Blues
by Avital Gad-Cykman
A song about a golden morning played in her head. That unexpected bit of cheer brought her out of bed and to the kitchen, where, for the first time, she had a cup of chocolate milk with her father dead.
Yesterday, the grief had caught her in her chest and overflowed her body, filling, then breaking her. She screamed, unprepared.
And yet, as the next morning broke loose she was up. She needed forgiveness for the song. She heard the music evolving inside her, playing her organs, and she listened as if the radio played it. She would have to put her heart aside to play in her head and listen like any audience, to be able to go on.
All it took her to learn to walk again was the first day of her father's death. She would count those days like birthdays. For the dead, her father was a baby, only one day dead. Almost alive.
The blues played inside her, a scratched vinyl record that repeated bitter-sweet chords. It was never Mozart or Beethoven, no, Mozart and Beethoven had been her father's, and Father had taken his classical music wherever he had gone.

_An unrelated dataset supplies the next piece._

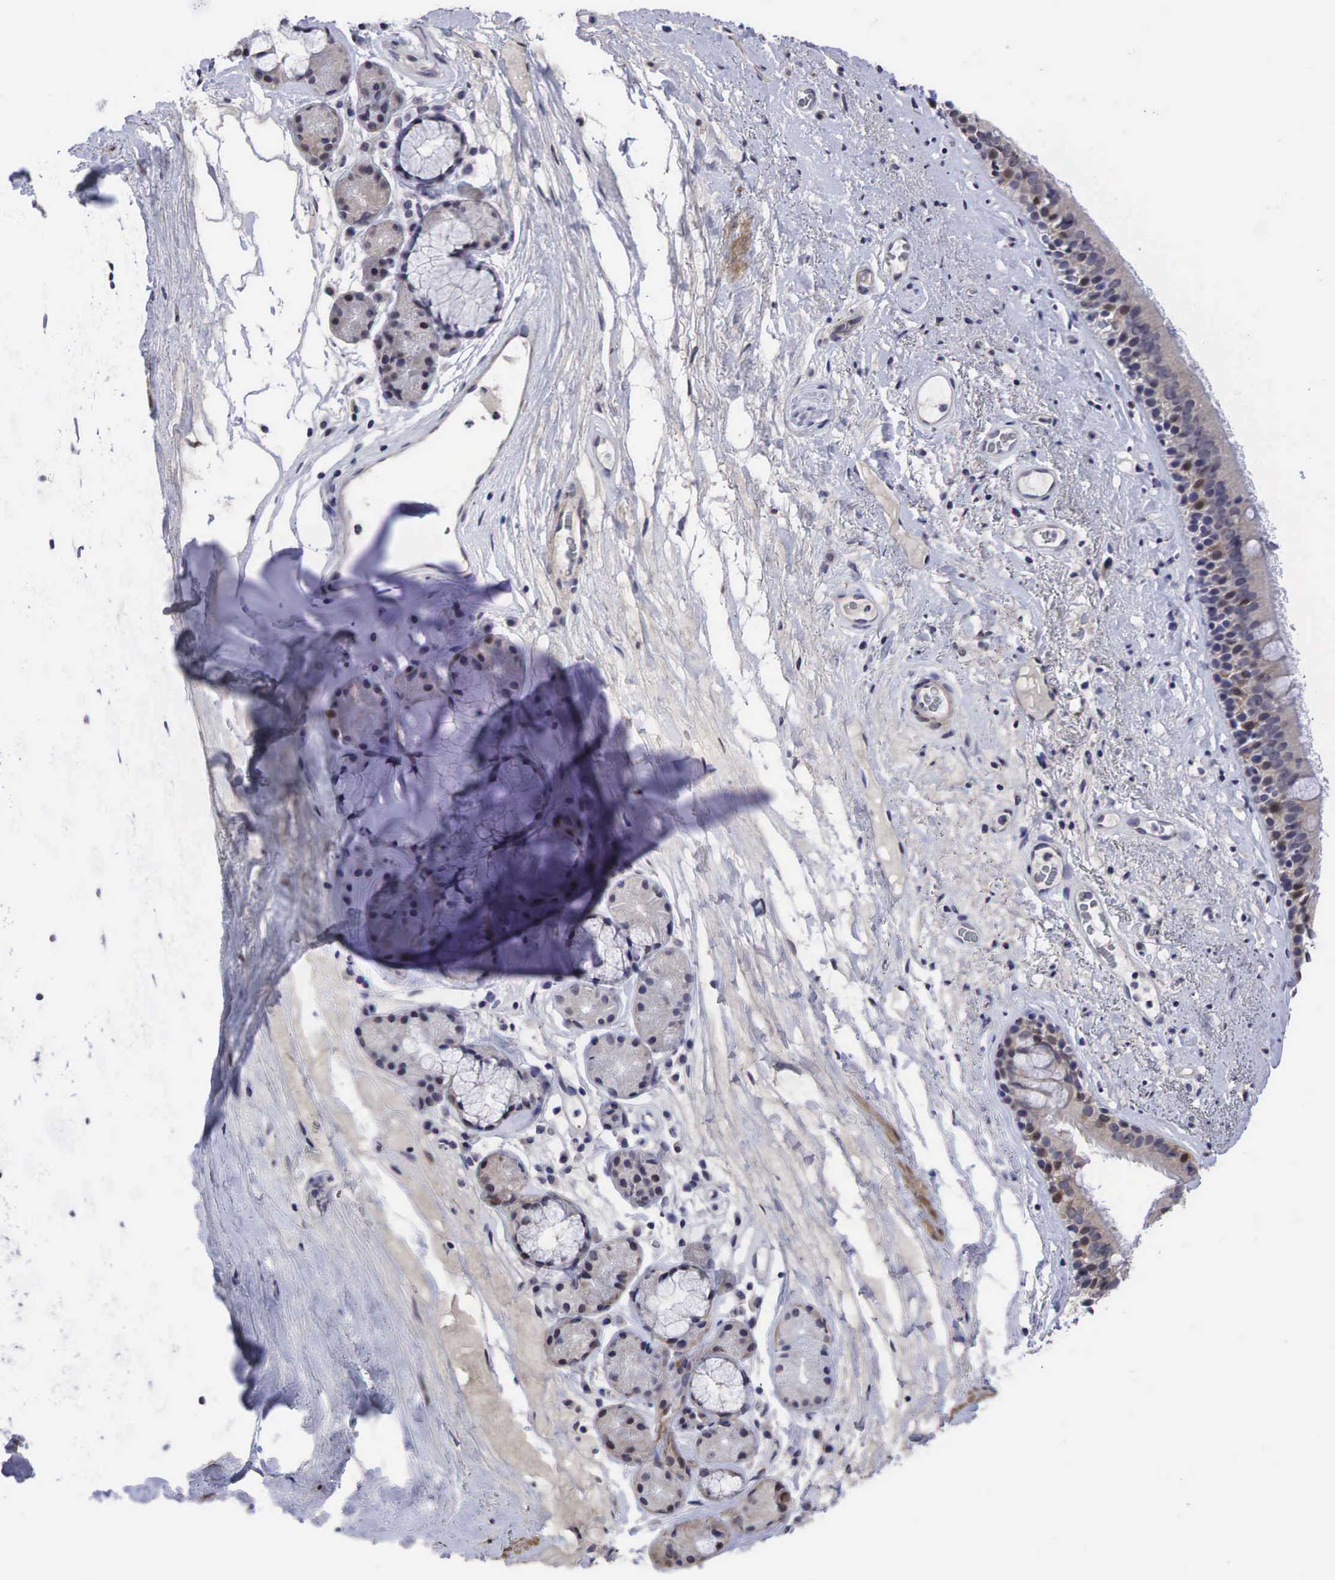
{"staining": {"intensity": "moderate", "quantity": "<25%", "location": "nuclear"}, "tissue": "bronchus", "cell_type": "Respiratory epithelial cells", "image_type": "normal", "snomed": [{"axis": "morphology", "description": "Normal tissue, NOS"}, {"axis": "topography", "description": "Cartilage tissue"}], "caption": "Moderate nuclear staining for a protein is seen in about <25% of respiratory epithelial cells of normal bronchus using IHC.", "gene": "CCND1", "patient": {"sex": "female", "age": 63}}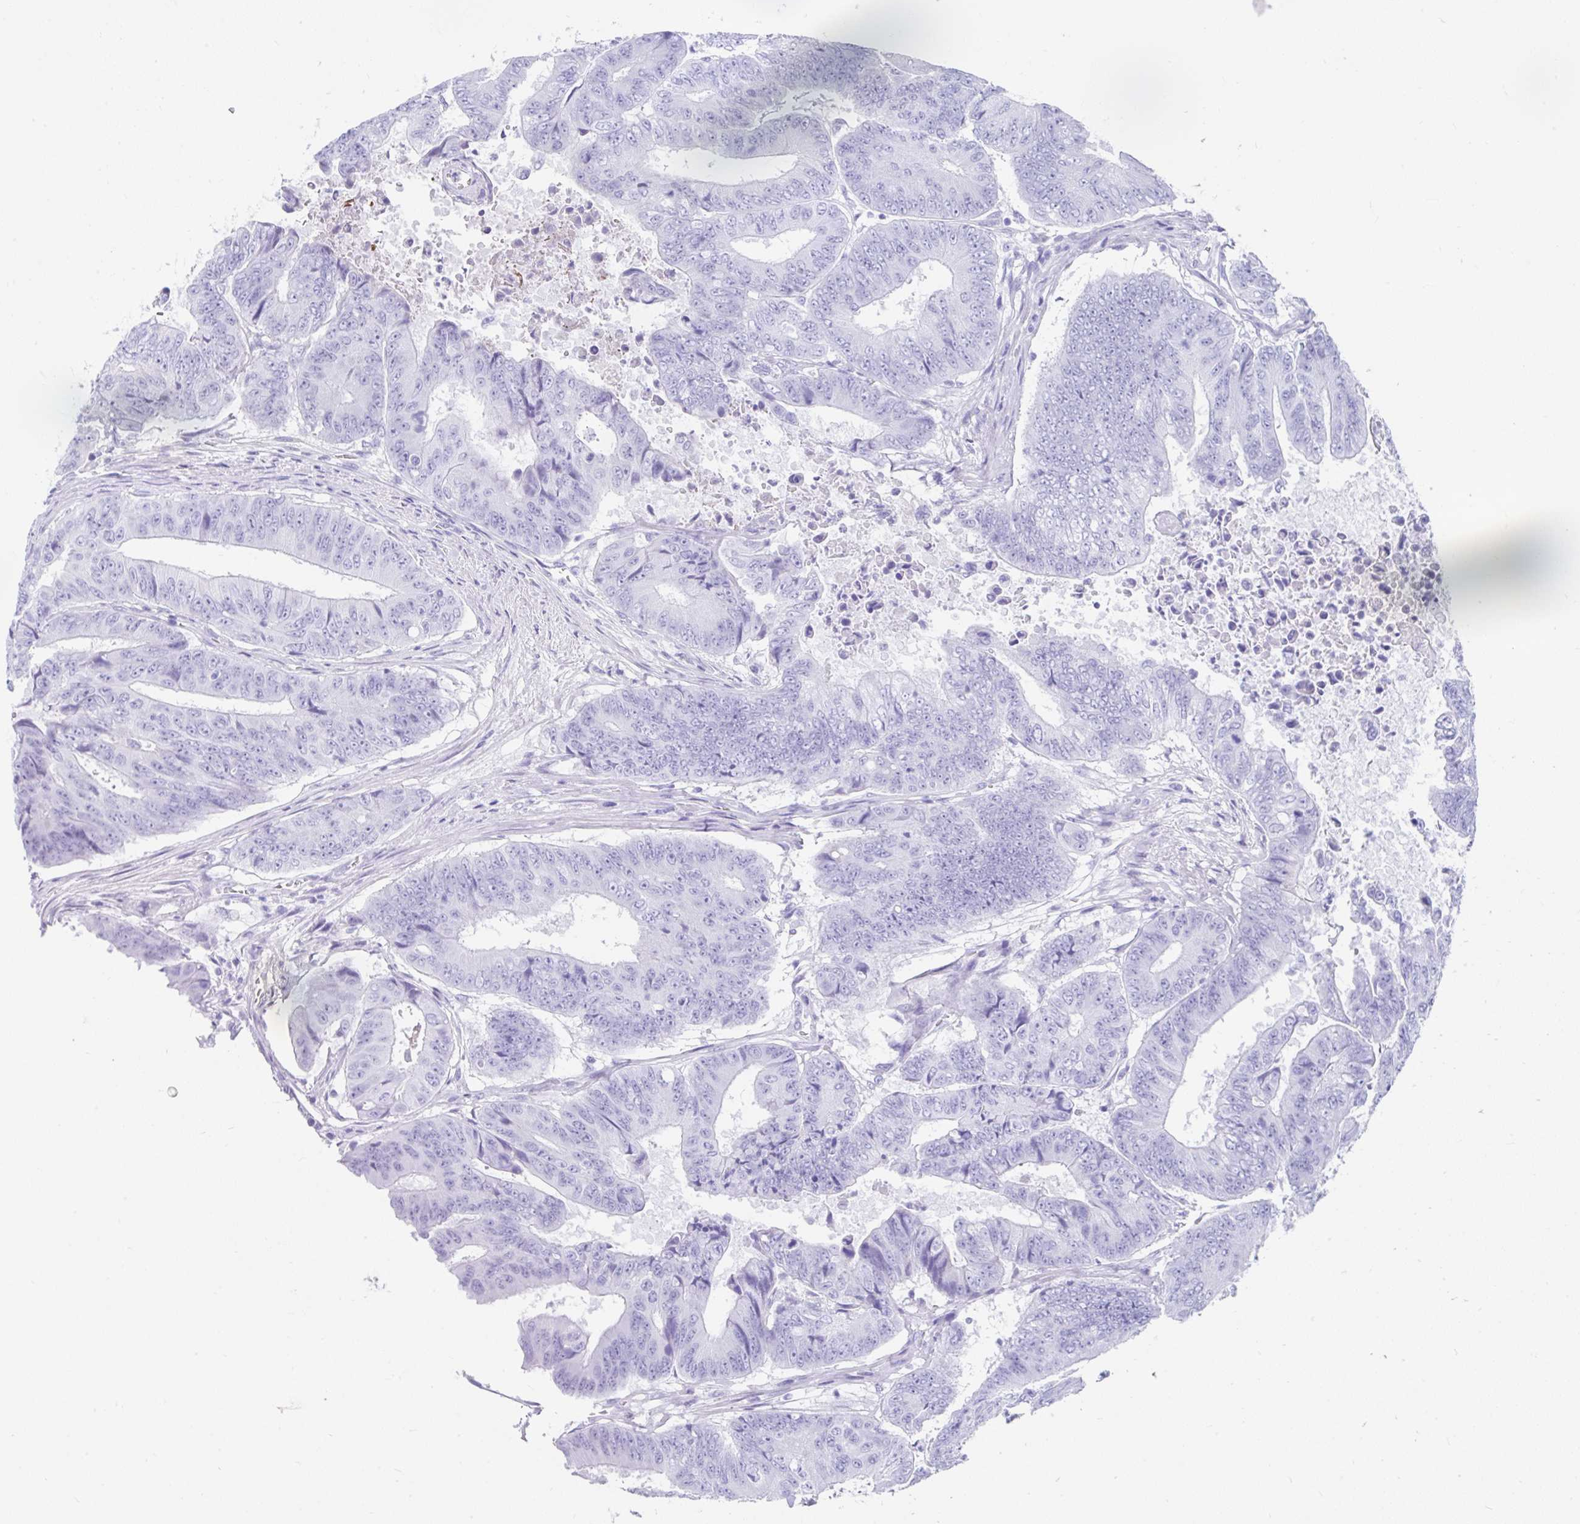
{"staining": {"intensity": "negative", "quantity": "none", "location": "none"}, "tissue": "colorectal cancer", "cell_type": "Tumor cells", "image_type": "cancer", "snomed": [{"axis": "morphology", "description": "Adenocarcinoma, NOS"}, {"axis": "topography", "description": "Colon"}], "caption": "Tumor cells show no significant positivity in colorectal adenocarcinoma.", "gene": "FAM107A", "patient": {"sex": "female", "age": 48}}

Sometimes, a passing scent of warm masculine skin or a dad's kiss to his daughter broke her, and she screamed in her dreams, and hoped the daylight could glue her pieces together.
One morning, the air smelled of the dry southern wind and the nearing summer vacation. Her mother raised her tired eyes, the radio beside her still quiet. She had struggled to save Father and lost, and the radio had been silent since that day.
The blues took over the house, disregarding the pop and rock records the girl played too high to be able to hear anything else.
“Turn it off!” Her mother pleaded.
“Fine,” the girl said. The door closed behind her. She blinked at the sun, but didn't go back. She hoped that Mother wasn't crying inside for her long-beloved Beethoven and Mozart.
The skin on the girl's forearm felt unfamiliar and fresh when she crossed her arms. It was summer. She was wearing a short-sleeved shirt for the first time that year. She started running, wildly flailing her arms in the air, and for a brief moment, joy swept away the shards in her chest.
She stopped to breathe. The neighbor's parrot shouted disconnected words with a nasal voice, surprising in a creature without a nose. The woman from the first floor yelled for her son to come home, and he didn't reply. At the top floor, a dark-skinned mother and her two teenage daughters leaned over the balcony, not to miss a detail of what was going on. Business was as usual.
She entered her home and closed the shutters, then, sitting close to her mother, she listened to the silent radio as if it had been playing all along.